Só no Nordeste vivem cerca de 14 milhões de agricultores familiares, o que representa 47% da população rural brasileira. Mesmo recebendo apenas 14,1% do crédito distribuído pelo Programa Nacional de Fortalecimento da Agricultura Familiar (Pronaf), do governo federal, a região é um dos principais polos de produção de alimentos no país. Em 2022, o Pronaf destinou R$ 5,8 bilhões aos agricultores familiares do Nordeste. Já o Sul, que tem cerca de 4 milhões de agricultores (14,3% do total), recebeu R$ 22,7 milhões, o que é mais da metade de todo recurso liberado por meio do programa.

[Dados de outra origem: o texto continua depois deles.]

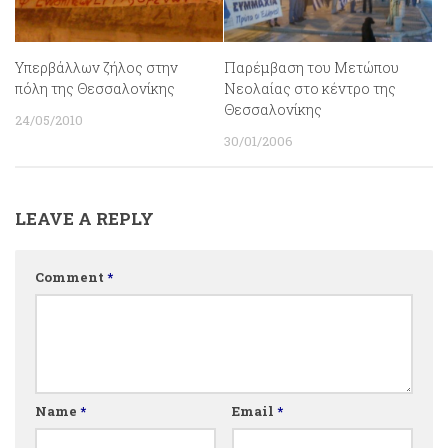
Υπερβάλλων ζήλος στην
Παρέμβαση του Μετώπου
πόλη της Θεσσαλονίκης
Νεολαίας στο κέντρο της
Θεσσαλονίκης
24/05/2010
30/01/2006
LEAVE A REPLY
Comment
*
Name
*
Email
*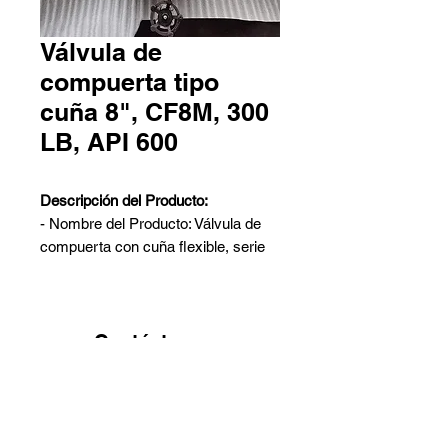
Válvula de
compuerta tipo
cuña 8", CF8M, 300
LB, API 600
Descripción del Producto:
- Nombre del Producto: Válvula de
compuerta con cuña flexible, serie
clase 300
- Diseño: API 600
- Material: ASTM A351 CF8M
- Tamaño Nominal: 8 pulgadas
Contáctanos
- Clase Nominal: 300 LB
Pedro Aguirre Cerda 6259 Local
- Extremos de Conexión: Flange RF
2 - Antofagasta
- ASME B16.5
Barros Arana 767 Galpón G -
- Cara a Cara: ASME B16.10
Quinta Normal - Santiago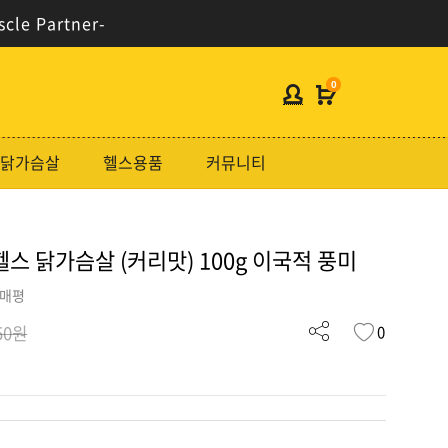
scle Partner-
0
헬스보충제
닭가슴살
헬스용품
커뮤니티
단백질분류
노르테크
스 닭가슴살 (커리맛) 100g 이국적 풍미
지웨이시리즈
가격대별
구매평
0
50원
콜라겐/비타민
닭가슴살
헬스용품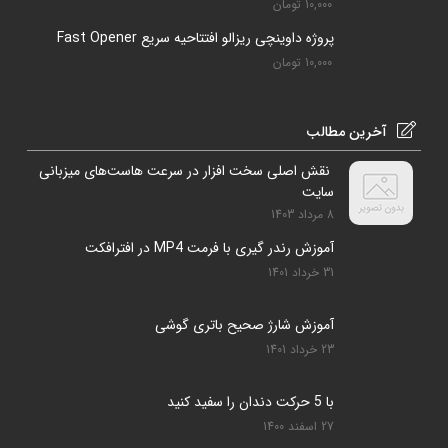
10,000
تومان
پروژه داوینچی ریزالو افتتاحیه سریع Fast Opener
10,000
تومان
آخرین مطالب
نقش اصلی سخت افزار در سرعت هاست‌های میزبانی
سایت
8 مرداد 1403
آموزش رندر گیری با فرمت MP4 در افترافکت
31 خرداد 1401
آموزش شارژ صحیح باتری گوشی
23 خرداد 1401
با 5 حرکت دندان را سفید کنید
27 اسفند 1400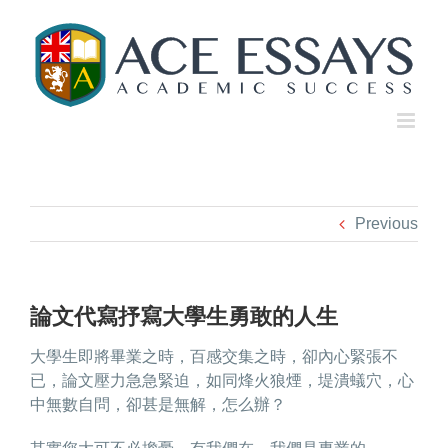
Skip
to
content
Previous
論文代寫抒寫大學生勇敢的人生
大學生即將畢業之時，百感交集之時，卻內心緊張不
已，論文壓力急急緊迫，如同烽火狼煙，堤潰蟻穴，心
中無數自問，卻甚是無解，怎么辦？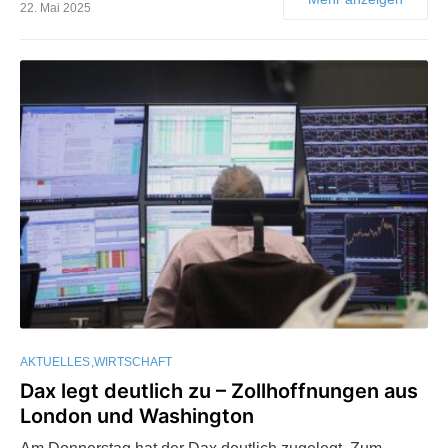
22. Mai 2025
AKTUELLES
WIRTSCHAFT
Dax legt deutlich zu – Zollhoffnungen aus
London und Washington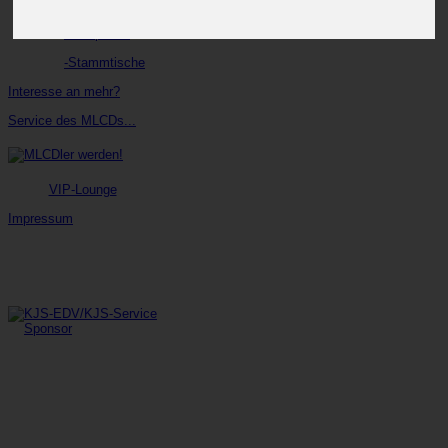
-BoxenStop
-Parkplätze
-Stammtische
Interesse an mehr?
Service des MLCDs...
VIP-Lounge
Impressum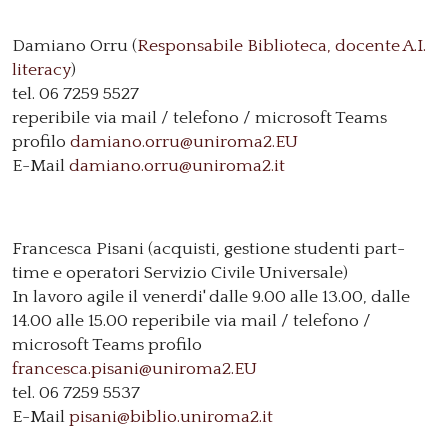
Damiano Orru (
Responsabile Biblioteca, docente A.I.
literacy
)
tel. 06 7259 5527
reperibile via mail / telefono / microsoft Teams
profilo
damiano.orru@uniroma2.EU
E-Mail
damiano.orru@uniroma2.it
Francesca Pisani (acquisti, gestione studenti part-
time e operatori Servizio Civile Universale)
In lavoro agile il venerdi' dalle 9.00 alle 13.00, dalle
14.00 alle 15.00 reperibile via mail / telefono /
microsoft Teams profilo
francesca.pisani@uniroma2.EU
tel. 06 7259 5537
E-Mail
pisani@biblio.uniroma2.it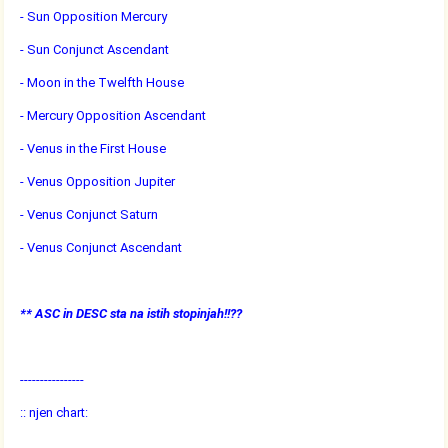
- Sun Opposition Mercury
- Sun Conjunct Ascendant
- Moon in the Twelfth House
- Mercury Opposition Ascendant
- Venus in the First House
- Venus Opposition Jupiter
- Venus Conjunct Saturn
- Venus Conjunct Ascendant
** ASC in DESC sta na istih stopinjah!!??
----------------
:: njen chart: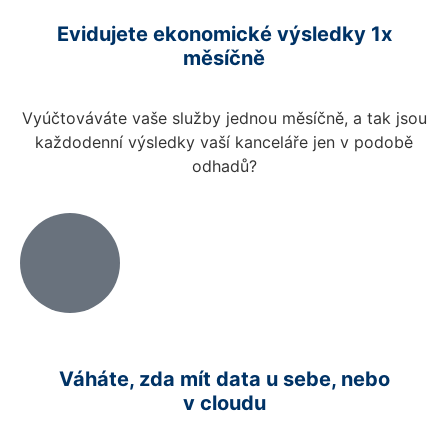
Evidujete ekonomické výsledky 1x
měsíčně
Vyúčtováváte vaše služby jednou měsíčně, a tak jsou
každodenní výsledky vaší kanceláře jen v podobě
odhadů?
Váháte, zda mít data u sebe, nebo
v cloudu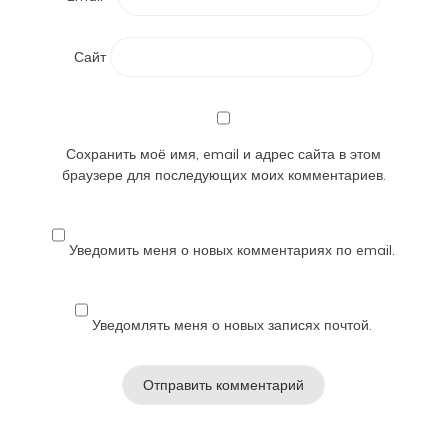
Сайт
Сохранить моё имя, email и адрес сайта в этом
браузере для последующих моих комментариев.
Уведомить меня о новых комментариях по email.
Уведомлять меня о новых записях почтой.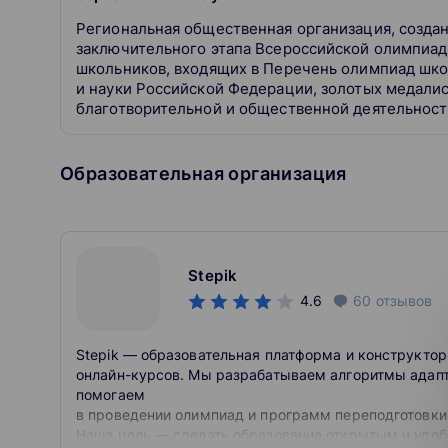
Региональная общественная организация, создан
заключительного этапа Всероссийской олимпиад
школьников, входящих в Перечень олимпиад шк
и науки Российской Федерации, золотых медали
благотворительной и общественной деятельност
Образовательная организация
Stepik
4.6
60
отзывов
Stepik — образовательная платформа и конструктор
онлайн-курсов. Мы разрабатываем алгоритмы адапт
помогаем
в проведении олимпиад и программ переподготовки
Наша цель — сделать образование открытым и удо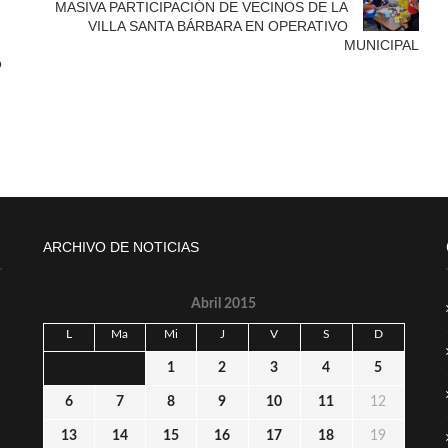
MASIVA PARTICIPACIÓN DE VECINOS DE LA
VILLA SANTA BÁRBARA EN OPERATIVO
MUNICIPAL
ó
ARCHIVO DE NOTICIAS
Abril 2015
L
Ma
Mi
J
V
S
D
1
2
3
4
5
6
7
8
9
10
11
12
13
14
15
16
17
18
19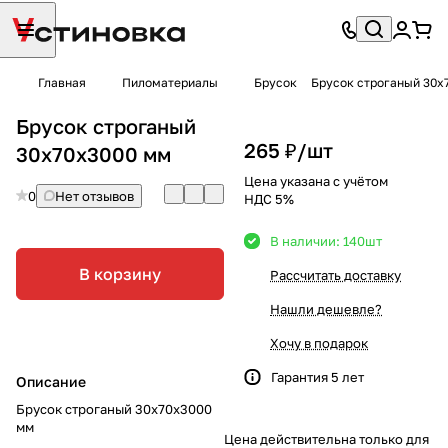
Главная
Пиломатериалы
Брусок
Брусок строганый 30х
Брусок строганый
265 ₽/
шт
30х70х3000 мм
Цена указана с учётом
0
Нет отзывов
НДС 5%
В наличии: 140
шт
В корзину
Рассчитать доставку
Нашли дешевле?
Хочу в подарок
Гарантия 5 лет
Описание
Брусок строганый 30х70х3000
мм
Цена действительна только для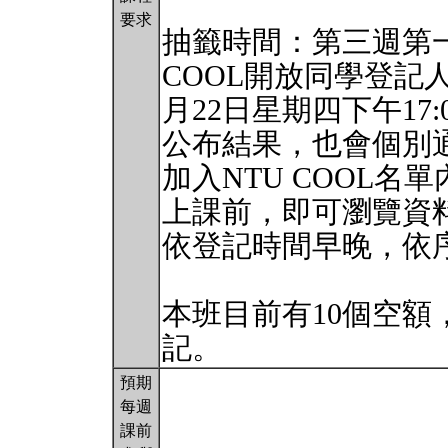
要求
抽籤時間：第三週第一個
COOL開放同學登記
月22日星期四下午17
公布結果，也會個別
加入NTU COOL名
上課前，即可瀏覽資
依登記時間早晚，依
本班目前有10個空
記。
預期
每週
課前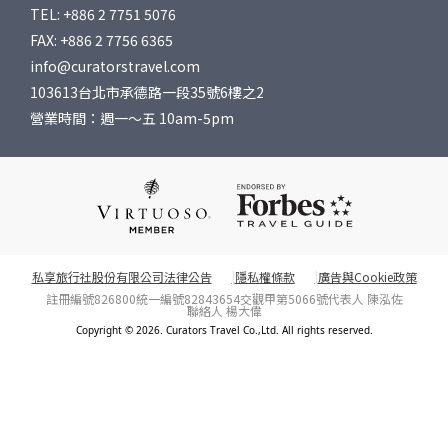
TEL: +886 2 7751 5076
FAX: +886 2 7756 6365
info@curatorstravel.com
103613台北市承德路一段35號6樓之2
營業時間：週一～五 10am-5pm
私享旅行社股份有限公司法律公告
隱私權條款
廣告與Cookie政策
註冊編號826800
統一編號82843654
交觀甲第5066號
代表人 陳泓佐
聯絡人 楊大偉
Copyright © 2026. Curators Travel Co.,Ltd. All rights reserved.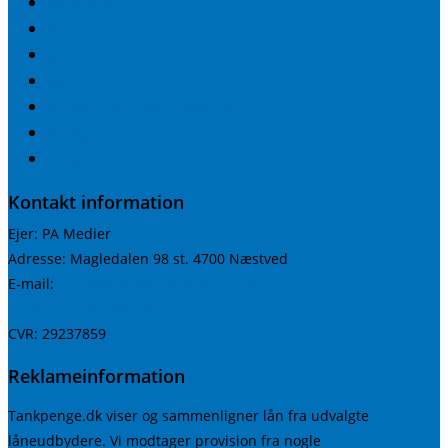
Bedste lån
Minilån
Mikrolån
Mobillån
Erhvervslån uden sikkerhed
Budgetskema
Blog
Kontakt information
Ejer: PA Medier
Adresse: Magledalen 98 st. 4700 Næstved
kundeservice@tankpenge.dk
E-mail:
Telefon: 29 61 40 20
CVR: 29237859
Reklameinformation
Tankpenge.dk viser og sammenligner lån fra udvalgte
låneudbydere. Vi modtager provision fra nogle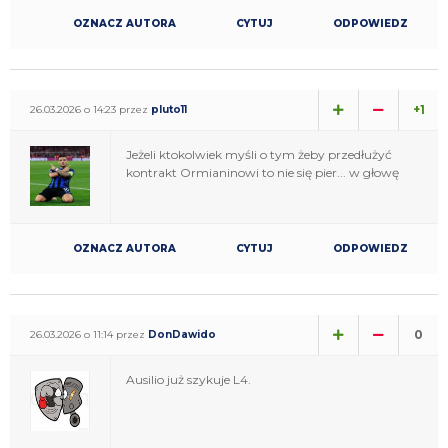
OZNACZ AUTORA
CYTUJ
ODPOWIEDZ
+1
26.03.2026 o 14:23 przez
pluto11
Jeżeli ktokolwiek myśli o tym żeby przedłużyć
kontrakt Ormianinowi to nie się pier... w głowę
OZNACZ AUTORA
CYTUJ
ODPOWIEDZ
0
26.03.2026 o 11:14 przez
DonDawido
Ausilio już szykuje L4.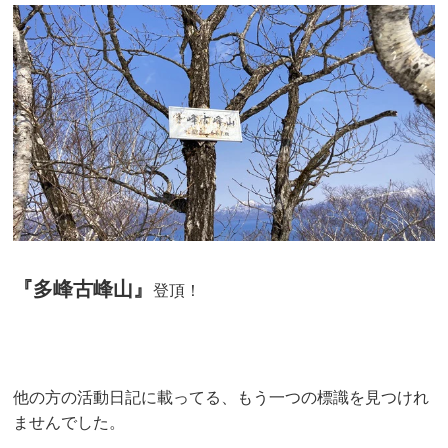
『多峰古峰山』
登頂！
他の方の活動日記に載ってる、もう一つの標識を見つけれ
ませんでした。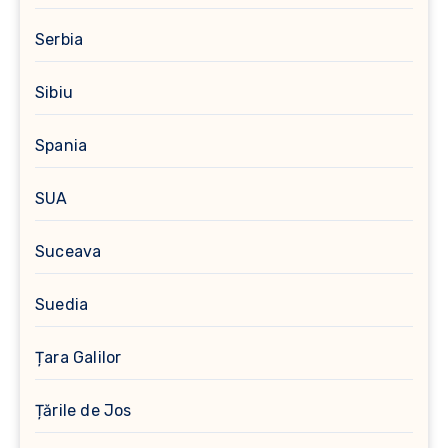
Serbia
Sibiu
Spania
SUA
Suceava
Suedia
Țara Galilor
Țările de Jos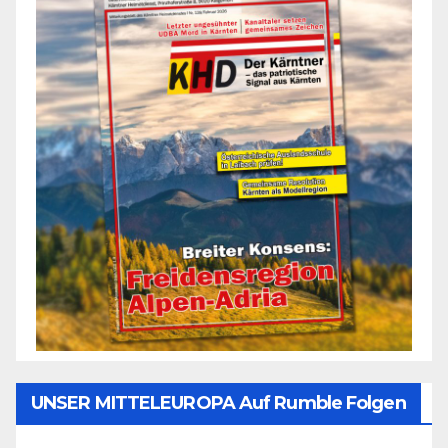
UNSER MITTELEUROPA Auf Rumble Folgen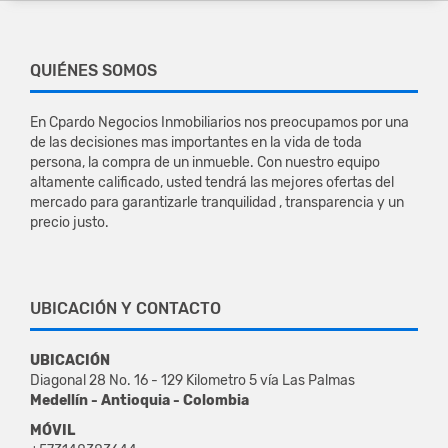
QUIÉNES SOMOS
En Cpardo Negocios Inmobiliarios nos preocupamos por una
de las decisiones mas importantes en la vida de toda
persona, la compra de un inmueble. Con nuestro equipo
altamente calificado, usted tendrá las mejores ofertas del
mercado para garantizarle tranquilidad , transparencia y un
precio justo.
UBICACIÓN Y CONTACTO
UBICACIÓN
Diagonal 28 No. 16 - 129 Kilometro 5 vía Las Palmas
Medellín - Antioquia - Colombia
MÓVIL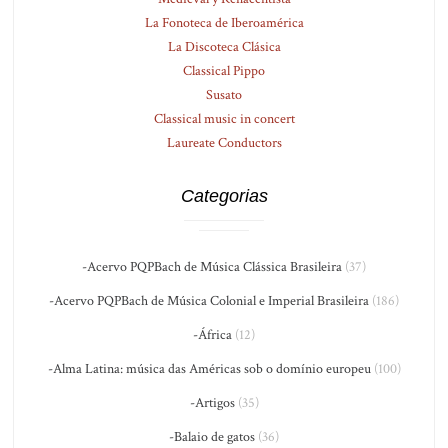
La Fonoteca de Iberoamérica
La Discoteca Clásica
Classical Pippo
Susato
Classical music in concert
Laureate Conductors
Categorias
-Acervo PQPBach de Música Clássica Brasileira
(37)
-Acervo PQPBach de Música Colonial e Imperial Brasileira
(186)
-África
(12)
-Alma Latina: música das Américas sob o domínio europeu
(100)
-Artigos
(35)
-Balaio de gatos
(36)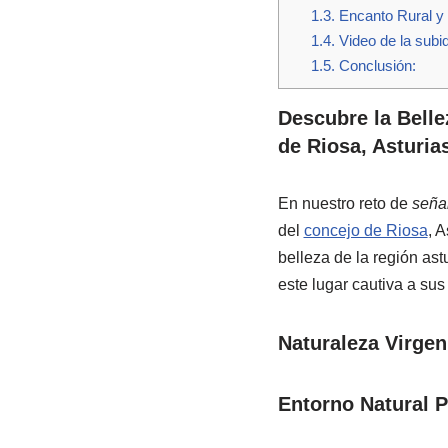
1.3.
Encanto Rural y 
1.4.
Video de la subid
1.5.
Conclusión:
Descubre la Bell
de Riosa, Asturia
En nuestro reto de
seña
del
concejo de Riosa
, 
belleza de la región as
este lugar cautiva a sus 
Naturaleza Virgen
Entorno Natural P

“Imagina se a gente tivesse a mesma quantidade de recursos financeiros do Sul no Nordeste. Imagina a produtividade”, afirmou a secretária de Política Agrícola da Contag, Vânia Marques Pinto, enfatizando a necessidade de que o Estado se volte para essa região que em tanto contribui e pode contribuir para a segurança alimentar brasileira.
Para além dos dados de produção, o relatório também investigou a qualidade de vida e a participação da juventude, das mulheres e da população LGBTQIA+ nos estabelecimentos familiares.
O que chama a atenção é o esvaziamento do campo pela juventude. Em uma década, o campo perdeu mais de 1 milhão de jovens trabalhadores que se deslocaram para as áreas urbanas. Esse esvaziamento é consequência direta do sucateamento das condições de vida no campo, inclusive em relação às oportunidades de estudo. De 2010 a 2022, o número de estabelecimentos rurais de educação básica caiu de 79,3 mil para 52,7 mil.
Os jovens do campo são, ainda, disputados pelo modelo do agronegócio, sendo essa permanência, acima de tudo, uma disputa ideológica entre a agroecologia e o Pop Agro que se dissemina na mídia e na indústria cultural.
Alexandre Ferraz, técnico do Dieese, explica que é preciso pensar em ações que tornem o campo mais atrativo ao jovem, a fim de dar continuidade não apenas à produção rural, mas também à cultura e técnicas tradicionais de cultivo para as próximas gerações, já que o futuro, tanto em relação à segurança climática quanto alimentar, é inseparável da necessidade de fortalecer a agricultura familiar sustentável.